El séptimo cielo

domingo, noviembre 13, 2016



Madrugada de sábado, empieza a hacer frío en Madrid. Vuelvo a casa por una M-30 prácticamente desierta, escuchando a Leonard Cohen y pensando en todo lo que he vivido esta noche.

Me río yo sola, acordándome de esa conversación que escuché hace unos días en la cafetería del colegio entre dos madres: “Sí, lo he leído en algún sitio, es una chica que organiza cenas “clandestinas” en su casa, las cenas de la Adivina, o algo así…” Aunque realmente lo que me hace sonreír de verdad es el recuerdo de una velada absolutamente inolvidable.

Hace mucho tiempo que quería venir y nunca encontraba el momento, pero “Mi media Cookie fue determinante para que decidiésemos dar el paso en cuanto salió el nuevo calendario de cenas.

Esta noche hemos subido al Séptimo, al de Silvia e Iñigo, unos anfitriones que pese a llevar más de doscientas cenas en su haber, siguen expectantes ante cada velada, que consideran única e irrepetible. Y pese a tener mucho que contarnos, después de tantas experiencias, derrochan generosidad con sus expertos e invitados, permitiendo que sean ellos quienes aporten, siempre abiertos a aprender de todos y cada uno.

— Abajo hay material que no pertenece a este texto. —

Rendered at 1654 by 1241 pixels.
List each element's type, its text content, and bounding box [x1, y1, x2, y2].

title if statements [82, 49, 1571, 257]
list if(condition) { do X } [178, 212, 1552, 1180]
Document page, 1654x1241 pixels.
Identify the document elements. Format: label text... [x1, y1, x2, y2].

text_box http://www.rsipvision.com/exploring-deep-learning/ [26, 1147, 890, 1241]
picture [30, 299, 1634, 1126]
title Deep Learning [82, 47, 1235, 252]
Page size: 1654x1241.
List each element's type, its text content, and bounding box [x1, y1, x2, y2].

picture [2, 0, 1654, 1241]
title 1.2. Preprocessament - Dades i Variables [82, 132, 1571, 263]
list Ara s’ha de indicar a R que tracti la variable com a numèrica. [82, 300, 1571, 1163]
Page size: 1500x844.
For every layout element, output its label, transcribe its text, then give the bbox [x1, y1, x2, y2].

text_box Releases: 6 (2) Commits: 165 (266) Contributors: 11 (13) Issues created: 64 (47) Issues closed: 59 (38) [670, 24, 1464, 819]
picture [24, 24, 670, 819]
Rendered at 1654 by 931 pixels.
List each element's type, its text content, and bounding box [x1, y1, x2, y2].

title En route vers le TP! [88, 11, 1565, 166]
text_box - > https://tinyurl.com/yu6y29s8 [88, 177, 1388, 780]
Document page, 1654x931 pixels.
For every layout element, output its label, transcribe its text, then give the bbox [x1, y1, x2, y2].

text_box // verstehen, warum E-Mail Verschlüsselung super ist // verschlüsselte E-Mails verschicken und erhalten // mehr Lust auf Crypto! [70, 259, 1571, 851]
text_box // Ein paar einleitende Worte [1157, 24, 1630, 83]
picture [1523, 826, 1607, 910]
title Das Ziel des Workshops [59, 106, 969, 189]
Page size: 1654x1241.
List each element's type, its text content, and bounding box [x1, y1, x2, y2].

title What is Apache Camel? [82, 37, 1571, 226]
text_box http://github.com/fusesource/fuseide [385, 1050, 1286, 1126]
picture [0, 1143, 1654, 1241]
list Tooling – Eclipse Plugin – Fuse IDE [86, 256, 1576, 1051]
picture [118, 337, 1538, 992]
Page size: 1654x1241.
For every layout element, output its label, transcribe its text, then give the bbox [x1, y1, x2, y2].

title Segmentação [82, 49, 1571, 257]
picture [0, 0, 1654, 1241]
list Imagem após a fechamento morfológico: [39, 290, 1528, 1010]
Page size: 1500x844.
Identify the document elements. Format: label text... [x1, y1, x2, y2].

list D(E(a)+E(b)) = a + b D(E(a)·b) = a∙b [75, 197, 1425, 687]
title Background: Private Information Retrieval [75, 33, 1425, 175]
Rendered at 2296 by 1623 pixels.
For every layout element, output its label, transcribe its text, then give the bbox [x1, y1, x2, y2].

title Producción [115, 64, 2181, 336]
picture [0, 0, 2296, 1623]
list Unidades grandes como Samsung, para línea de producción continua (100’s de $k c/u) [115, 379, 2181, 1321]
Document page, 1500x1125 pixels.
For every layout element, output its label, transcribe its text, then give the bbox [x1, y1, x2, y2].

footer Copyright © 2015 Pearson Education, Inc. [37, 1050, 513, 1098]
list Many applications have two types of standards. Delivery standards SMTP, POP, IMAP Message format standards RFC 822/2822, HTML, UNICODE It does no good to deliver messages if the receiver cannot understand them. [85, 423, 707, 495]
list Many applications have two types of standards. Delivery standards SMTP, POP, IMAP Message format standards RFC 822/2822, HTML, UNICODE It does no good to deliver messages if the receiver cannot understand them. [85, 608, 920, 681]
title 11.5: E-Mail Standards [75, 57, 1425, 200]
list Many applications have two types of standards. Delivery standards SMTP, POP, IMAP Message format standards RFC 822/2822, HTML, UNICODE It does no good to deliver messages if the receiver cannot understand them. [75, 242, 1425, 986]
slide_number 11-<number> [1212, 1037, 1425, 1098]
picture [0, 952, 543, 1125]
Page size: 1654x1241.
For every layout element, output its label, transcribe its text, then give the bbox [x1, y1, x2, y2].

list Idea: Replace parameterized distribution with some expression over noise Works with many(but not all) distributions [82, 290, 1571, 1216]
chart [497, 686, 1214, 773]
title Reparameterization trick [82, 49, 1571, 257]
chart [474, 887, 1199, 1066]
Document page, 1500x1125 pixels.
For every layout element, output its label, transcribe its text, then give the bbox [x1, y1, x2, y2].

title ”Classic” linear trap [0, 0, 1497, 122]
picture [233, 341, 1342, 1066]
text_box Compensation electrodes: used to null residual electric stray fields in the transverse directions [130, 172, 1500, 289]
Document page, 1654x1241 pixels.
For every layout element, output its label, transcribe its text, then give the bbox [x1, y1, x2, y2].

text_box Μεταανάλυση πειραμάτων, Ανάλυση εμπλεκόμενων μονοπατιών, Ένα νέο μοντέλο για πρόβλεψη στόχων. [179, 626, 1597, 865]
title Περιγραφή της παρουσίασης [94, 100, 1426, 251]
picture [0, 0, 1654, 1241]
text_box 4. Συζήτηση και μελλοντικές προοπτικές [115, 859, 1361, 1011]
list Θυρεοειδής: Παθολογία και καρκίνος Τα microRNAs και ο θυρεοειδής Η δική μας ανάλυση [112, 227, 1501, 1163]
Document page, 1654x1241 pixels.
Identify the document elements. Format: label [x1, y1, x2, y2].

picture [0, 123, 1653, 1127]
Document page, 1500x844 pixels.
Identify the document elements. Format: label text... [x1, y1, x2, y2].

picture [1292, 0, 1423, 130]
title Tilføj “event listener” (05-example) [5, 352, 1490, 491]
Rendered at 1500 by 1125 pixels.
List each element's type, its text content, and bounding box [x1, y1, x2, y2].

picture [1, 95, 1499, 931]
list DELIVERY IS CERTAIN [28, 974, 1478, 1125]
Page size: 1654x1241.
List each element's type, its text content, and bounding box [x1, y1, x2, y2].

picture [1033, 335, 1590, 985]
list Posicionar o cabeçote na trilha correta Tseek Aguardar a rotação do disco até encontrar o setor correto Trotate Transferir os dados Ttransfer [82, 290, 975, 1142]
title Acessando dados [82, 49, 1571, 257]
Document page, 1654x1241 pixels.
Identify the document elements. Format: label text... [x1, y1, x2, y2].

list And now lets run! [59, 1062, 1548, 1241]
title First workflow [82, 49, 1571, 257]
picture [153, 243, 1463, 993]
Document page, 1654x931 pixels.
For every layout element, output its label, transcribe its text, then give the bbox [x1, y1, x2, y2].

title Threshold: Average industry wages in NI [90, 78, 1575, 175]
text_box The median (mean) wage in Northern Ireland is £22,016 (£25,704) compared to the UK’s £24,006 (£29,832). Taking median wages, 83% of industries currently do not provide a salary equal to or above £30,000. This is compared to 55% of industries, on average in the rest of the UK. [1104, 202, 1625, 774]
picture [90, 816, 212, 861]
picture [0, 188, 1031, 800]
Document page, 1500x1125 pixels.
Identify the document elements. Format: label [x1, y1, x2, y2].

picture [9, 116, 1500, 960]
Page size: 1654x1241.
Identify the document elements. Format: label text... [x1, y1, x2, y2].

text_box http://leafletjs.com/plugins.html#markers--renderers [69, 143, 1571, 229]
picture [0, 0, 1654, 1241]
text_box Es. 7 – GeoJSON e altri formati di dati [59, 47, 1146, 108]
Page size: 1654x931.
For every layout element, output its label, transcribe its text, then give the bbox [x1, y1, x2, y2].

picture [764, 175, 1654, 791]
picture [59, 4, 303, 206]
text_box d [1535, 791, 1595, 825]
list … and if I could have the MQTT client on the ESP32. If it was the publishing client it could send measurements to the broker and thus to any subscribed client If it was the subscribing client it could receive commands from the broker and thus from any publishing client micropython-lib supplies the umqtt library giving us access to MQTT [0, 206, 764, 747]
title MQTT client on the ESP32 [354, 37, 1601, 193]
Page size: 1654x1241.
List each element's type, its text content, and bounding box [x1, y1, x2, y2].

También hemos estado en el Séptimo de Tamara, que además de habernos deleitado con un menú espectacular, nos ha regalado un millón de sonrisas que nos han endulzado la velada aún más que sus espectaculares crèpes de chocolate. Y al el de Silvia, de Manopla Studio, tan encantadora y discreta, que será quién nos regale  los recuerdos gráficos de esta mágica noche.

Y a ese Séptimo también han subido otra veintena de invitados, cada uno con su historia, con sus circunstancias, pero todos ávidos de disfrutar aprendiendo de ese tándem maravilloso que forman Laura y Lara, quienes con su frescura, ilusión y tremenda humildad, nos han hecho reír, emocionarnos e inspirarnos hasta el infinito.

Después de casi seis horas allí arriba, es el momento de bajar al suelo, de conservar esa sonrisa que hemos tenido dibujada durante toda la noche y de pensar en todo lo que hemos disfrutado y aprendido.

Mientras vuelvo a casa saboreo todo lo vivido, pienso en todo lo que tengo que contar y apunto mentalmente cada detalle que no quiero olvidar, pero sobre todo vuelvo con un objetivo claro, volver a subir al “Séptimo Cielo”.


Queridas Mafalditas, gracias por ese “Todo lo que hace feliz despeina”, puesto en práctica desde ya mismo.